**EXERCISE GOAL:** Return each line in the records below that includes "right".

**DATA EXTRACTS:**
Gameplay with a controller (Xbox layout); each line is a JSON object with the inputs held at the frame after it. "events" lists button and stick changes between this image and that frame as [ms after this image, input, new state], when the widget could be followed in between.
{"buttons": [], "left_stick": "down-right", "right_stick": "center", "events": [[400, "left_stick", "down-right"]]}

* * *

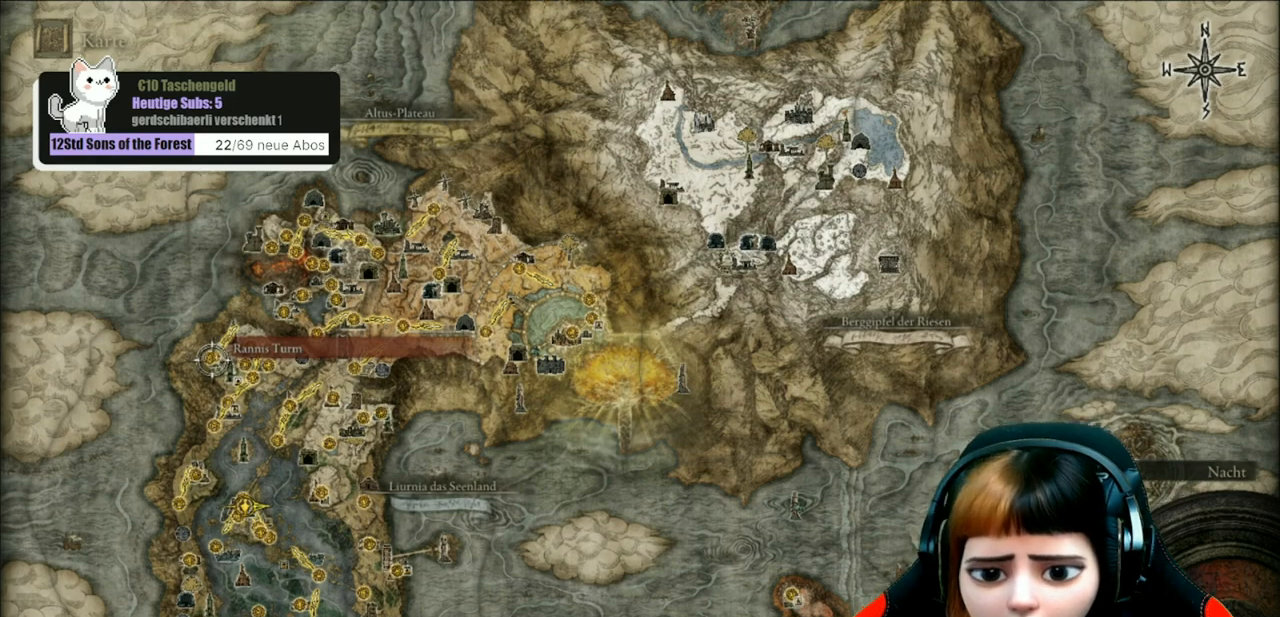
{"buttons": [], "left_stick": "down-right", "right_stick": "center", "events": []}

...

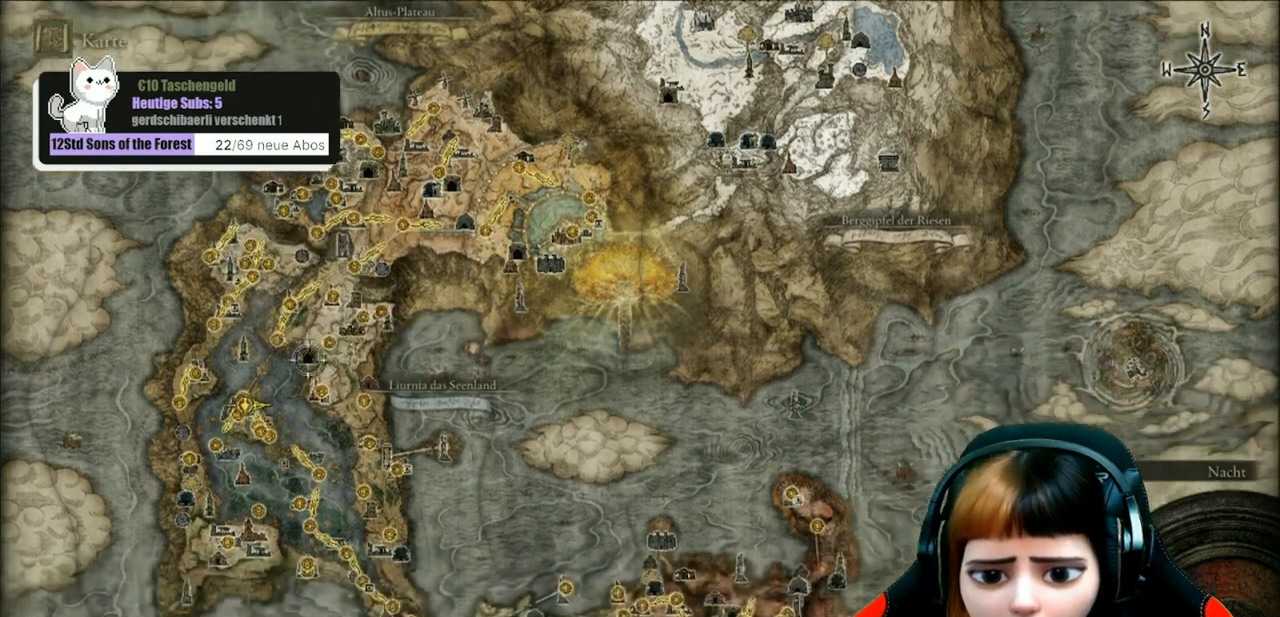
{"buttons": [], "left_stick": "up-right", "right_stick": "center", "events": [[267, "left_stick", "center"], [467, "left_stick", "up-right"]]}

**THE ANSWER:**
{"buttons": [], "left_stick": "down-right", "right_stick": "center", "events": [[400, "left_stick", "down-right"]]}
{"buttons": [], "left_stick": "down-right", "right_stick": "center", "events": []}
{"buttons": [], "left_stick": "up-right", "right_stick": "center", "events": [[267, "left_stick", "center"], [467, "left_stick", "up-right"]]}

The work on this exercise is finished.